The exchange-traded fund (ETF) space is buzzing with activity from retail investors, though there are some, let’s say, alarming market warnings in play.
Many individuals are directing billions into what some experts consider risky segments of the ETF market. Mike Akins from ETF Action expressed concern this week, suggesting this behavior might signal an overheated market.
“Currently, the number of products in the ETF market is at an all-time high,” Akins told CNBC’s ETF Edge. “We’re witnessing significant interest in niche strategies, particularly those that are innovative or thematic. The inflows seen in 2020 and 2021 are starting to match those peak levels again.”
Institutional investors make up roughly 64% of the total ETF market, as highlighted in the recent 13F filings compiled by ETF Action. Yet, they are notably absent from rapidly expanding categories like single-size ETFs or leveraged and inverse strategies, which attract just about 9% and 10% of these investors, respectively.
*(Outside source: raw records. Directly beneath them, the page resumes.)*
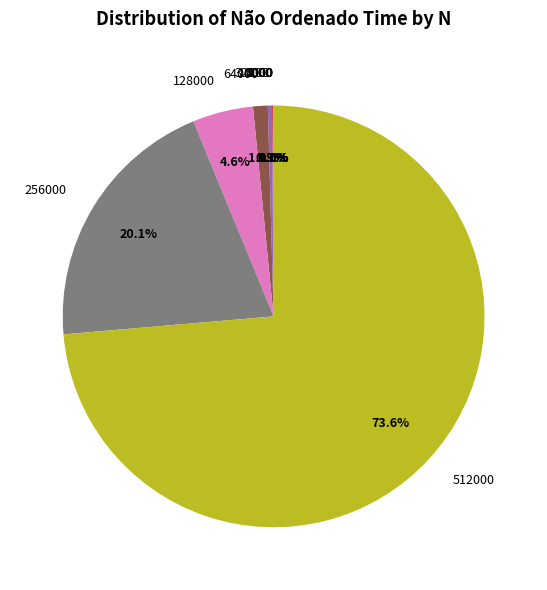

What portion of the pie excludes 256000?

79.9%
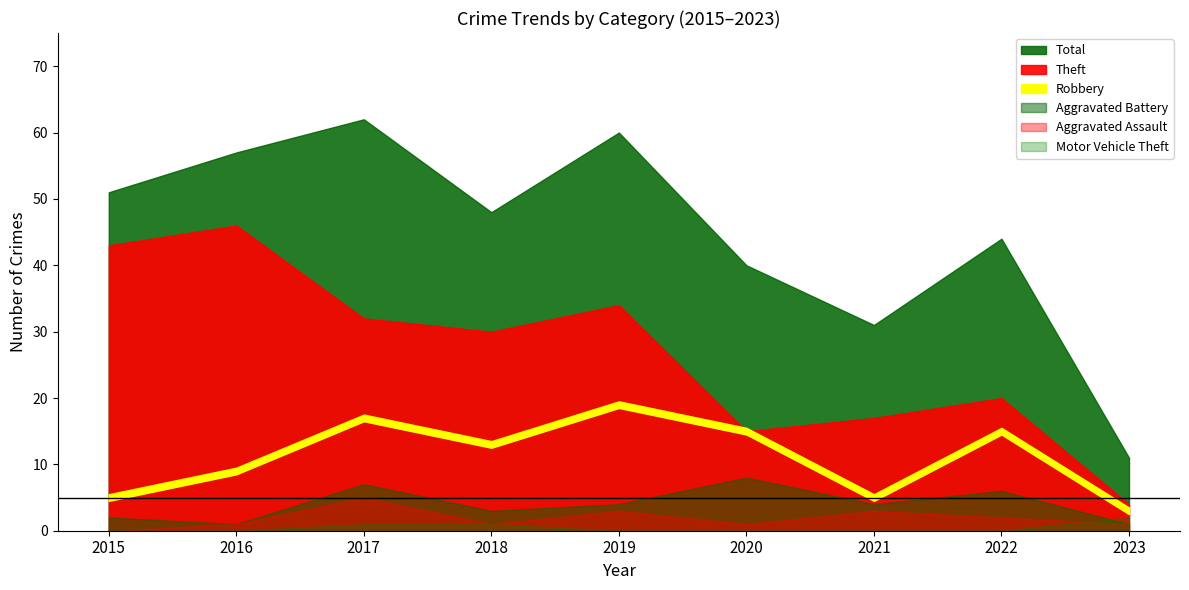

The value of Theft at 2019 is 47. True or false?

False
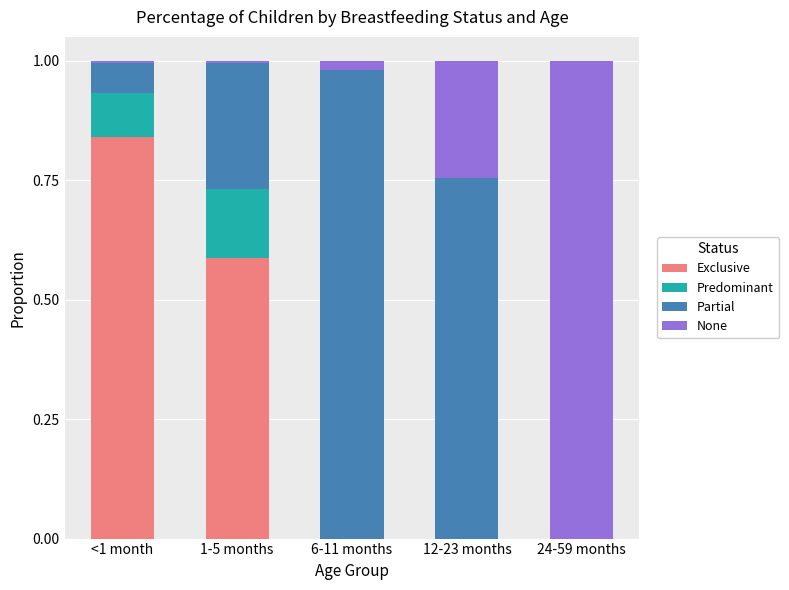

At which label does Exclusive reach its peak?

<1 month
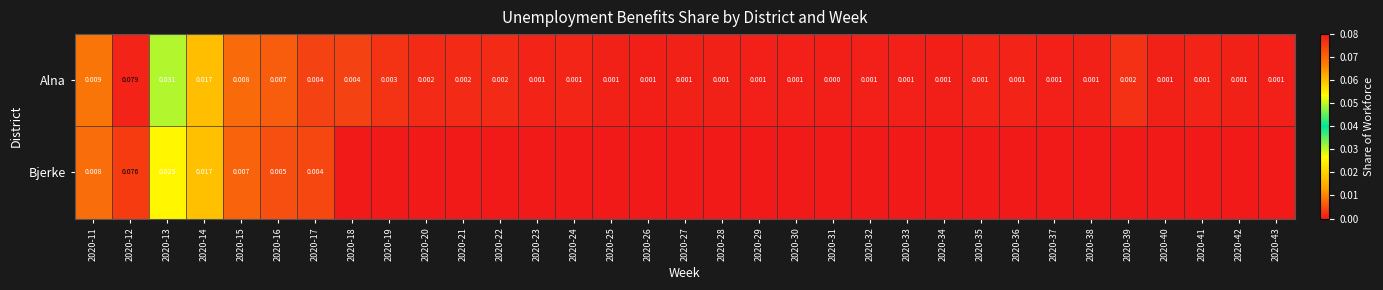

Which series changed the most between 2020-12 and 2020-14?

Alna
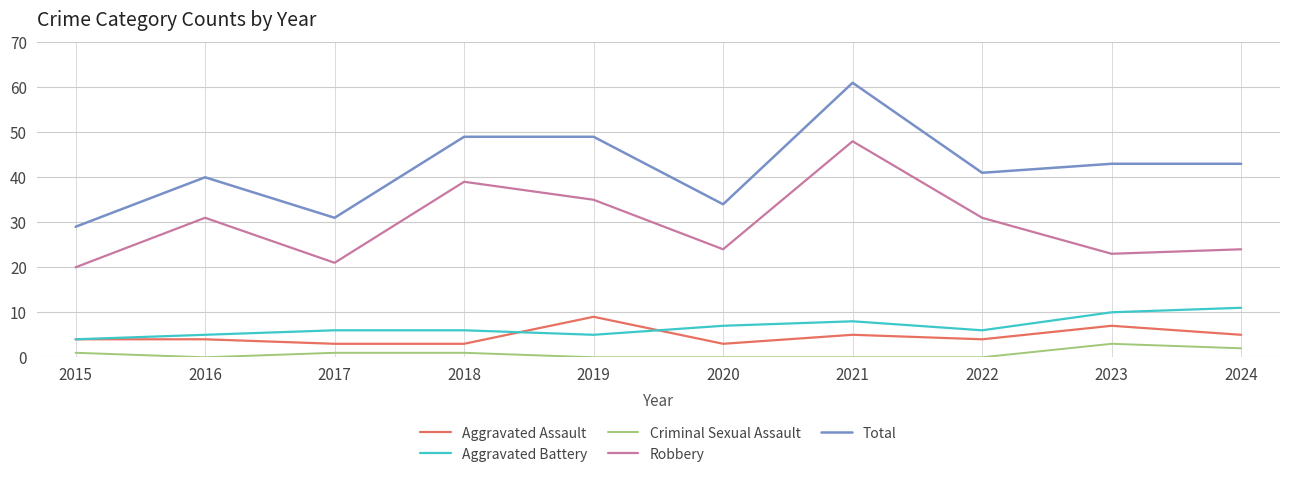

What is the difference between the maximum and second lowest values in the Criminal Sexual Assault series?

3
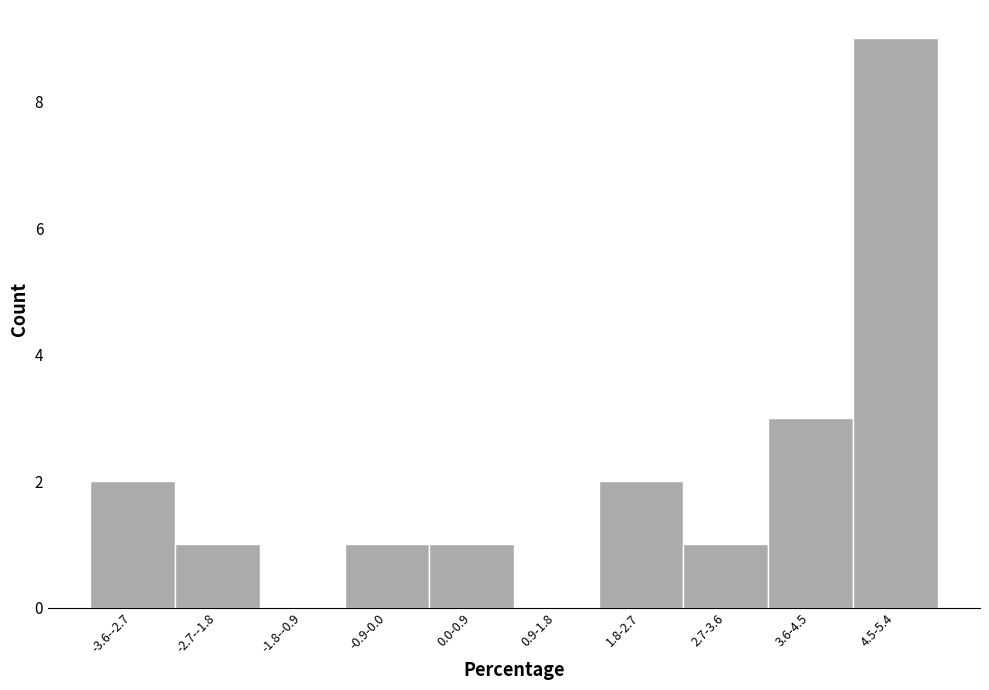

Reading left to right, extract all data points from this chart.

-3.6--2.7=2	-2.7--1.8=1	-1.8--0.9=0	-0.9-0.0=1	0.0-0.9=1	0.9-1.8=0	1.8-2.7=2	2.7-3.6=1	3.6-4.5=3	4.5-5.4=9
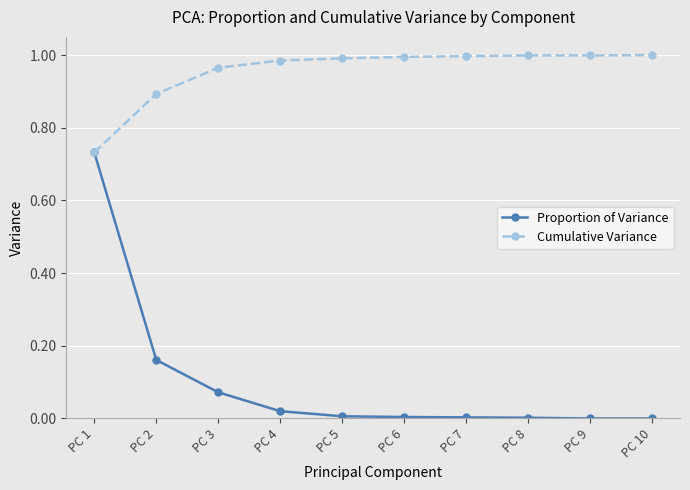

Which series has the widest spread of values?

Proportion of Variance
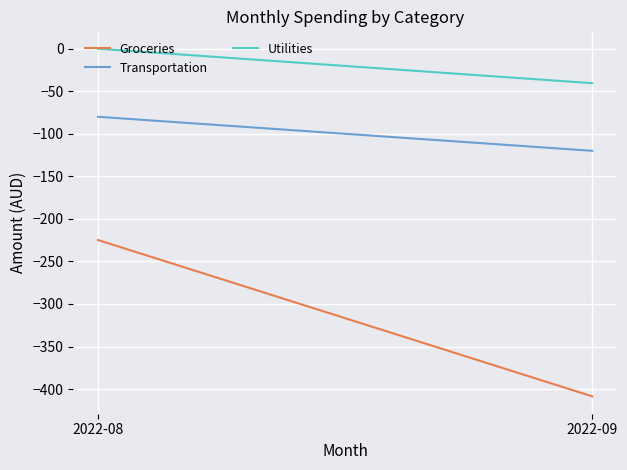

Reading left to right, list all the values displayed in this chart.

Groceries: 2022-08=-224.8	2022-09=-408.6
Transportation: 2022-08=-80.0	2022-09=-120.0
Utilities: 2022-08=0.0	2022-09=-40.5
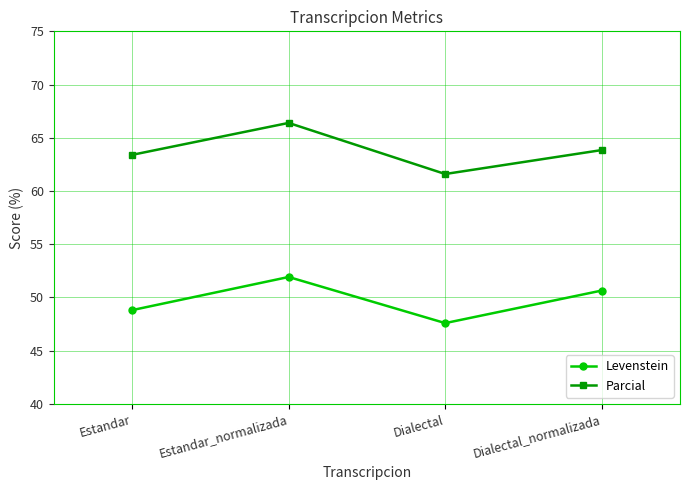

How many interior local peaks does the Levenstein series have?

1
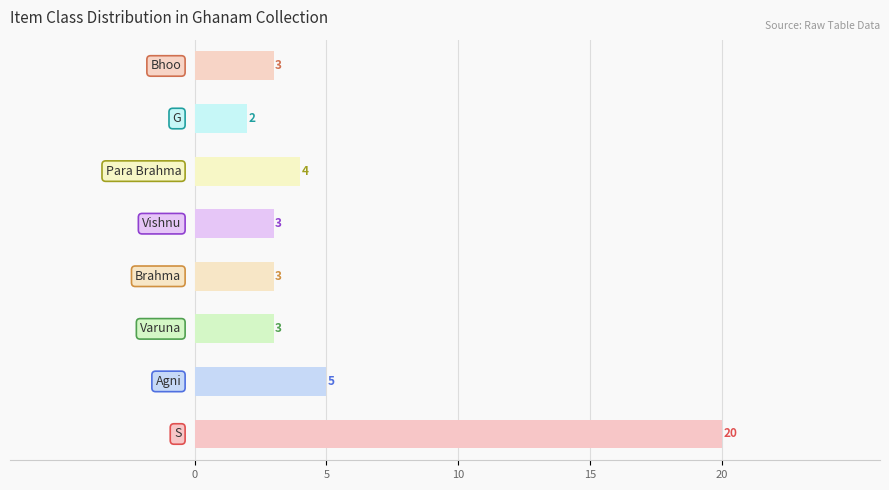

What is the sum of all values?

43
According to ETF Action data, non-traditional ETFs, especially those with inverse strategies, have surged past $600 billion this year. Akins pointed out that the limited number of agencies participating in these speculative strategies mainly serve to provide liquidity.
“These approaches are quite volatile. Retail investors hold around 99% of them, and there aren’t institutions backing them. Yet, there’s a hefty amount of capital involved,” he mentioned.
Akins raised a particular red flag regarding yield-focused instruments, like covered call ETFs tied to specific stocks. While these can generate reliable income if the stocks rise, declines in those stocks can lead to unsustainable payouts.
“It’s a train wreck.”
“With a stacking range strategy offering 100% returns annually, if the underlying assets don’t keep climbing, it’s a disaster,” he observed.
Retail interest in these funds harks back to the pandemic period when ETFs centered around themes such as ARK Innovation saw an overwhelming influx tied to retail enthusiasm during the bull market. Akins warns of striking historical parallels.
“Generally speaking, when we note significant inflows into these products, it often signals an overheating market. This pattern reflects what we frequently observe as money chases returns,” he added.